Marketers unanimously shudder at the idea of publishing duplicate content. It’s well-known throughout the SEO world that publishing scraped or copied web content is a punishable practice that can cost brands’ entire sites visibility in search results. However, there have been numerous updates that indicate Google is softening its stance on duplicate content penalties. This doesn’t give brands the green light to replicate materials as a way to build bigger sites, but it suggests Google has nailed down a process for spotting and eradicating blatant black-hat practices.

Newsflash: Not all duplicate content is spam

“Duplicate content does happen,” Cutts said in the latest Webmaster Help Channel video, adding that around one-third to one-quarter of the web is made up of duplicate content.

The duplicate content rule can’t be a black-and-white matter because it would make it impossible for writers to quote one another or pull from existing research to curate fresh pieces.

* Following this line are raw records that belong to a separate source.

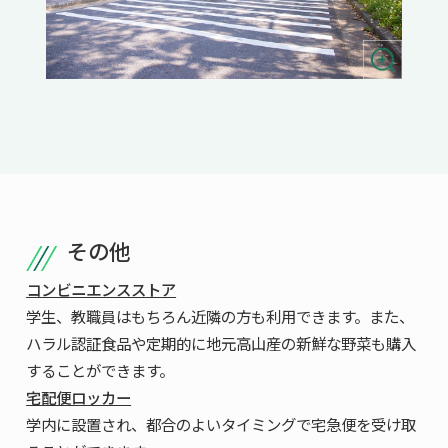
その他
コンビニエンスストア
学生、教職員はもちろん近隣の方も利用できます。また、
ハラル認証食品や定期的に地元高山産の新鮮な野菜も購入
することができます。
宅配便ロッカー
学内に設置され、都合のよいタイミングで宅急便を受け取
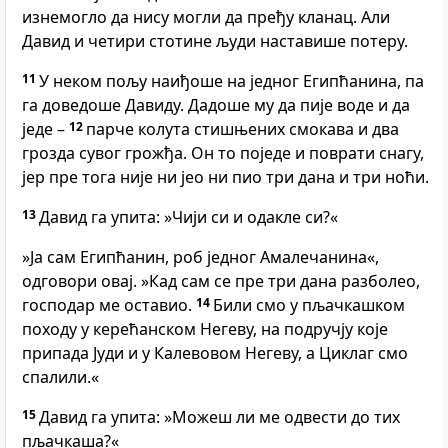
изнемогло да нису могли да пређу кланац. Али
Давид и четири стотине људи наставише потеру.
11
У неком пољу наиђоше на једног Египћанина, па
га доведоше Давиду. Дадоше му да пије воде и да
једе –
12
парче колута стишњених смокава и два
грозда сувог грожђа. Он то поједе и поврати снагу,
јер пре тога није ни јео ни пио три дана и три ноћи.
13
Давид га упита: »Чији си и одакле си?«
»Ја сам Египћанин, роб једног Амалечанина«,
одговори овај. »Кад сам се пре три дана разболео,
господар ме оставио.
14
Били смо у пљачкашком
походу у керећанском Негеву, на подручју које
припада Јуди и у Калевовом Негеву, а Циклаг смо
спалили.«
15
Давид га упита: »Можеш ли ме одвести до тих
пљачкаша?«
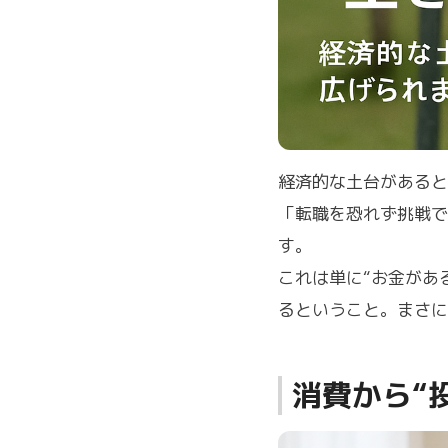
経済的な土台があると
「転職を恐れず挑戦で
す。
これは単に“お金があ
るということ。まさに
消費から“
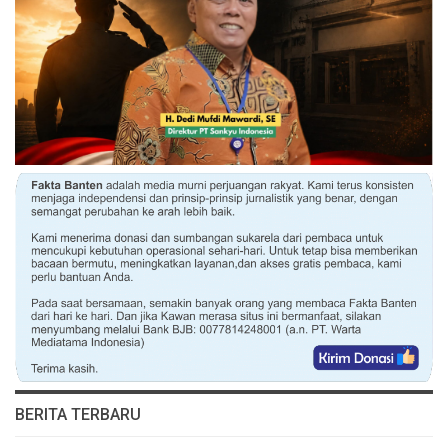
BERITA TERBARU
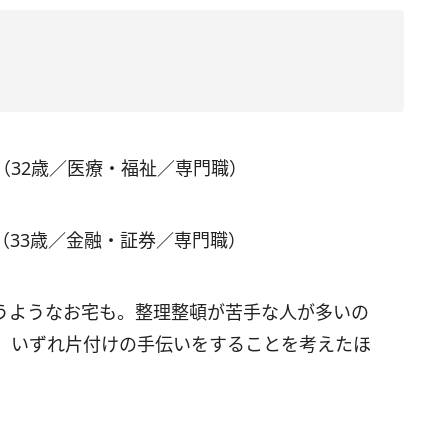
（32歳／医療・福祉／専門職）
（33歳／金融・証券／専門職）
うようなお宅も。整理整頓が苦手な人が多いの
、いずれ片付けの手伝いをすることを考えたほ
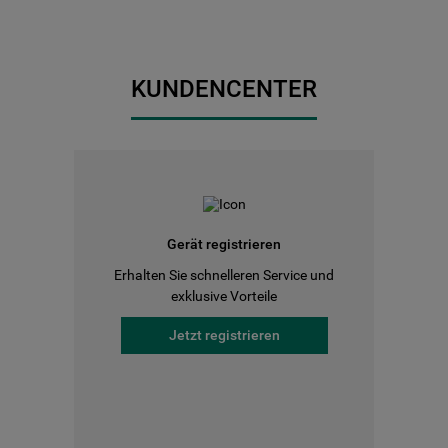
KUNDENCENTER
Gerät registrieren
Erhalten Sie schnelleren Service und
exklusive Vorteile
Jetzt registrieren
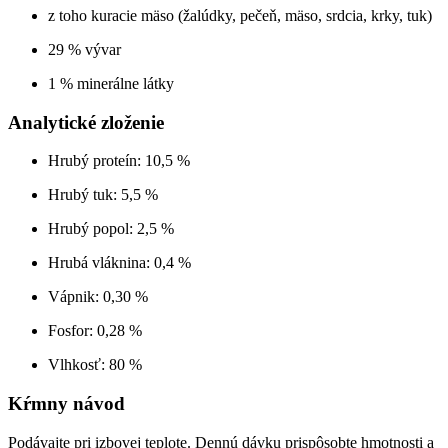
z toho kuracie mäso (žalúdky, pečeň, mäso, srdcia, krky, tuk)
29 % vývar
1 % minerálne látky
Analytické zloženie
Hrubý proteín: 10,5 %
Hrubý tuk: 5,5 %
Hrubý popol: 2,5 %
Hrubá vláknina: 0,4 %
Vápnik: 0,30 %
Fosfor: 0,28 %
Vlhkosť: 80 %
Kŕmny návod
Podávajte pri izbovej teplote. Dennú dávku prispôsobte hmotnosti a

“It’s not the case that every single time there’s duplicate content, it’s spam. And if we made that assumption, the changes that happened as a result would probably hurt our search quality rather than help our search quality,” Cutts explained.

… But some is

That being said, Cutts pointed out that, “If you do nothing but duplicate content and you’re doing it in an abusive, deceptive, malicious or deceptive way, we do reserve the right to treat action on spam.”

“We do reserve the right to treat action on spam.” – Matt Cutts

Like much of Google’s guidance, this update seems to suggest marketers can’t trust hard-and-fast SEO rules to win visibility online. By blurring the lines, the search engine is making it harder for companies to optimize on a basic level. Marketers must use their best judgement and consider what value their blog articles, social posts and pictures offer site visitors. From this baseline, they can figure out where to improve.

Duplicate content not always penalized, but less visible

Although duplicate web content may not be punishable in the way that marketers thought, it won’t give them prominence in SERPs. Cutts reported that Google doesn’t automatically penalize sites publishing replicated information, but they probably won’t show up at the top of results pages for those key terms.

Around one-third to one-quarter of the web is made up of duplicate content.

When search crawlers see that two pages contain the same information, they choose one to surface at the top of results and push the other to the bottom. It’s safe to assume the page that gets the most exposure will be the one considered to be more relevant and valuable for users.